The demand for oil and other commodities, has been fueled by the massive growth of developing nations such as China and India coupled with the unprecedented growth by most major Western nations between 1995 and 2008.

However, unlike the oil crises that occurred in the 1970s there was no war, or embargo to adequately explain why oil became so expensive last year. In 2003 for example the price for a barrel of oil varied between $20-$30. So what caused the price to rocket in 2008?

Respected figures from the major oil producing nations have always insisted that the market was adequately supplied with crude oil during the whole period. Politicians from the US have disputed this, but while demand was extremely high it does seem that oil producing nations had increased output to cover the additional global requirement.

The finger of blame has been pointed by many at speculators trading oil on the commodities market coupled with the weak dollar.
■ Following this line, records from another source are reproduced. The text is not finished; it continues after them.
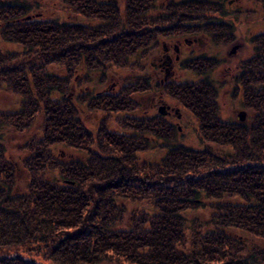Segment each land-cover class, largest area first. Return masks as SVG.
I'll return each instance as SVG.
<instances>
[{"label": "trees", "instance_id": "trees-1", "mask_svg": "<svg viewBox=\"0 0 264 264\" xmlns=\"http://www.w3.org/2000/svg\"><path fill=\"white\" fill-rule=\"evenodd\" d=\"M59 1L79 19H41L31 13L36 2L0 0V91L20 99L16 109L0 108V264H264V32L253 36L254 53L235 79L252 117L222 120L209 77L165 83L196 117L202 140L221 150L161 145L166 152L151 162L138 156L150 147L146 133L173 140L177 127L161 115L130 114L134 93L150 88L133 58L148 56L162 36H229L228 23L215 21L223 6L170 0L151 14L155 0H126L122 10L113 1ZM183 64L201 73L213 62L197 56ZM113 65L137 75L116 92L82 88L73 101L71 84L92 82L79 68H102L103 86ZM84 108L104 112L95 127ZM35 126L14 156L7 132ZM60 145L88 159L62 161ZM200 209L207 218H188Z\"/></svg>", "mask_w": 264, "mask_h": 264}, {"label": "rangeland", "instance_id": "rangeland-1", "mask_svg": "<svg viewBox=\"0 0 264 264\" xmlns=\"http://www.w3.org/2000/svg\"><path fill=\"white\" fill-rule=\"evenodd\" d=\"M31 1L36 2L31 11L32 14L37 15L35 17L41 19H65L70 22L79 19L78 16L70 10L65 11L59 0ZM101 1H113L121 10L124 9L126 4V0ZM165 1L168 2L170 0H155V7L150 13L157 14L156 12H159L160 8L165 6ZM222 6L223 11L220 12V14H218L219 17L216 16V18H218L217 20L224 21L225 24L228 23L227 28L231 31L229 36H227L228 34H226V32L222 34L217 33L220 35H218L216 39L208 33L204 34L203 32L162 36L158 47L152 50L148 56L142 57L139 52L133 58L139 62V64L146 67V73L147 75L149 74L148 82L150 88L142 92L134 93L133 100L136 103V107L131 110L130 114L138 118L147 119L161 115V118L177 127L173 140L158 137L152 133H146L150 147L138 153L140 160L147 159L151 162L159 161L166 152V147L159 148L161 145L166 146L180 143L192 149H204L211 146L217 152L221 150L218 146L210 145V143H206L202 140L199 134L196 117L181 103L176 101L172 95L165 92L164 89V91L162 90L161 87H163L165 83L197 81L200 80V78L209 77V80H211L217 90L218 113L222 120L227 122H246L252 117L251 112L243 104L242 91L240 88H236L238 85L235 79L237 75L236 72L241 69V61L249 58L254 53L253 36L264 32V7H262L261 2L257 0H233L232 3L226 0ZM186 38L189 39V41H185ZM163 42L170 46L169 51L173 57V63L171 66L168 64L165 65L164 69L160 70L157 64L155 67H152L151 63L158 62L163 56ZM178 42H180V51L178 53L179 59H176L177 53L174 51V44ZM235 44L239 45V47H233ZM1 45L10 50L18 49V46L14 43H1ZM197 56L212 61L213 65L210 67L211 69L208 68L205 72L198 73L187 68L183 64L185 59ZM109 67L105 71L106 80L103 86H96V81L102 74V68L90 70L84 67L82 69L79 68L78 76L80 77L84 73H89L92 77V82L80 81V79L77 78V80L71 84L73 101L77 100L76 95L82 88L87 92L94 90H109L116 92L127 78L137 75L128 68H122L117 65ZM165 69H168L169 75L164 78ZM51 70L58 74L62 73L61 66L51 67ZM79 81L83 84L81 88L77 86V82ZM59 92L60 91L57 90L54 94L58 96ZM19 100V97L9 90L4 89L0 91L1 109H16L19 106ZM160 106H163L164 112H160ZM82 116L86 125L93 128L96 126V121L104 116V112L99 110L88 113L84 108ZM108 126L116 131L121 130L115 122H112L111 125L108 124ZM38 128L39 127L35 126L28 133L7 132L6 142L9 144L14 156L17 157L22 154L21 148L23 144L31 135L38 133ZM126 130L128 131L127 133L130 131L136 133L134 129L128 128ZM56 153L62 161L67 162H84L88 159V154L86 152L64 145L58 146ZM200 198L202 199L203 196ZM226 199L229 201L231 198ZM145 205L147 206L146 203ZM140 206H143V204ZM207 212L208 210L200 209L195 213H189L188 218L191 219L195 215H198L202 219H205L207 218ZM238 233L240 232L238 231Z\"/></svg>", "mask_w": 264, "mask_h": 264}, {"label": "flooded vegetation", "instance_id": "flooded-vegetation-1", "mask_svg": "<svg viewBox=\"0 0 264 264\" xmlns=\"http://www.w3.org/2000/svg\"><path fill=\"white\" fill-rule=\"evenodd\" d=\"M225 1L226 0H213V2H218L219 4H221V5H224V3H225ZM228 2L229 3H232L233 2V0H228ZM167 3V1H165V3L164 4H166ZM155 5V4H154ZM215 21L216 22H220V23H224V21H222V20H217V19H215ZM205 34V33H204ZM185 41H189V39H185ZM239 47V45H237V44H235V45H233V47ZM162 47H163V56L159 59V61L158 62H153V63H151V65H152V67H155L156 66V64L160 67V70H162V69H164V67H165V65H169V66H171L172 65V63H173V57H172V55L170 54V46L169 45H167V43H165V42H163L162 43ZM174 51L177 53L176 54V59H179V51H180V42H178V43H175L174 44ZM234 51V50H233ZM169 75V71H168V69H165V75H164V78L165 77H167ZM163 80V79H162Z\"/></svg>", "mask_w": 264, "mask_h": 264}, {"label": "water", "instance_id": "water-1", "mask_svg": "<svg viewBox=\"0 0 264 264\" xmlns=\"http://www.w3.org/2000/svg\"><path fill=\"white\" fill-rule=\"evenodd\" d=\"M159 110H160V112H164L165 111L164 108H163V106H160Z\"/></svg>", "mask_w": 264, "mask_h": 264}]
</instances>
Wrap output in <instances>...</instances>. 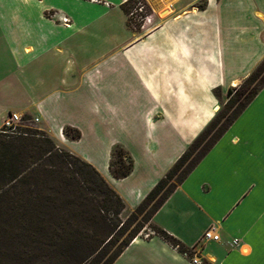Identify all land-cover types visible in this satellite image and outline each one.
<instances>
[{
  "label": "crops",
  "instance_id": "obj_1",
  "mask_svg": "<svg viewBox=\"0 0 264 264\" xmlns=\"http://www.w3.org/2000/svg\"><path fill=\"white\" fill-rule=\"evenodd\" d=\"M145 1L152 22L136 31L123 0H0V127L10 113L38 119L58 147L103 176L125 211L215 117L214 90L226 94L264 59V0ZM103 103H128L126 135L108 139L97 156L81 146L98 140ZM67 126L78 140L64 137ZM114 146L133 161L120 180L109 173ZM153 223L189 256L159 237H138L114 264H264V87ZM211 227L219 240L192 250Z\"/></svg>",
  "mask_w": 264,
  "mask_h": 264
},
{
  "label": "trees",
  "instance_id": "obj_2",
  "mask_svg": "<svg viewBox=\"0 0 264 264\" xmlns=\"http://www.w3.org/2000/svg\"><path fill=\"white\" fill-rule=\"evenodd\" d=\"M138 1L121 5L127 26L136 31L139 24L128 15ZM263 87L264 59L241 85L228 89L223 109L125 221V204L103 176L48 134L32 127L18 135L0 133V264H114L147 230L152 232L147 239L159 237L189 256L153 217ZM214 95L219 98V91ZM63 135L74 141L81 136L68 126ZM132 169L128 152L114 146L110 175L124 179Z\"/></svg>",
  "mask_w": 264,
  "mask_h": 264
},
{
  "label": "rangeland",
  "instance_id": "obj_3",
  "mask_svg": "<svg viewBox=\"0 0 264 264\" xmlns=\"http://www.w3.org/2000/svg\"><path fill=\"white\" fill-rule=\"evenodd\" d=\"M142 1L145 5H147L145 0H142ZM148 8H149V6H148ZM148 13L151 14V10H150V12L148 10ZM147 25H149V24H147ZM241 83L242 82L237 84L235 87L241 85ZM219 95H220V97L217 98L218 103H219L218 112L223 109V106L227 101L225 93H221L219 91ZM127 105H128V103H103L102 104L103 116L101 117L102 121H100L101 123H100V132H99L98 140L96 142H94V141H90V140L85 139L81 148L85 151L87 150L89 153L92 151L91 154H93V155L94 154L96 155V153H97V156H99L101 151H102L104 144L108 141V139L116 138V137L117 138L124 137V136H122V134L126 135L123 132L125 126H123V124L121 123V120H123V115L128 111ZM113 106L116 108L114 115L111 114L110 112H108L109 110H111V108H113ZM111 115L114 116V118L111 117ZM31 127L34 129H39V127L37 126V123L32 124ZM132 212H133V210L129 211L128 209L126 211H124V213L121 216L122 221H125ZM132 228L133 227H131L130 229H132ZM147 232H149V231L148 230L142 231L143 234L147 233ZM124 236H126V234Z\"/></svg>",
  "mask_w": 264,
  "mask_h": 264
},
{
  "label": "built area",
  "instance_id": "obj_4",
  "mask_svg": "<svg viewBox=\"0 0 264 264\" xmlns=\"http://www.w3.org/2000/svg\"><path fill=\"white\" fill-rule=\"evenodd\" d=\"M128 2V0H123V3ZM128 18H130L134 23L139 24L140 29L144 28L147 24H150L152 21V15L148 13L146 5L142 0L138 1L132 11L129 13ZM60 21L63 24H68V19L61 18ZM38 119H29L24 120V118L18 113H10L7 118L3 121L2 126L0 127V133L7 136L18 135L20 131L24 128H31V125L37 123ZM152 232L145 233L143 235L144 239H147ZM219 235L215 233L213 227L209 228L201 237L199 243L192 249L196 250L200 245L209 242V241H218ZM235 242V241H234ZM188 257L187 254H184ZM193 264H201L197 259H191Z\"/></svg>",
  "mask_w": 264,
  "mask_h": 264
}]
</instances>
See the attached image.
A study by Masters Capital Management, showed that over $60 billion was invested oil in the first six months of 2008 driving the price up to the magical figure of $147.27. The study also showed that $39 billion was withdrawn in September 2008 which caused prices to fall significantly.

What is clear however, is that massive spikes in the oil price do far more harm than good. The brief spike enjoyed by the oil producers last year has been followed by a massive drop in prices since. The global recession caused by the banking crisis has caused a severe drop in demand for oil and while prices are currently hovering above the $60 a barrel mark there seems things will get worse before they get better for the oil industry.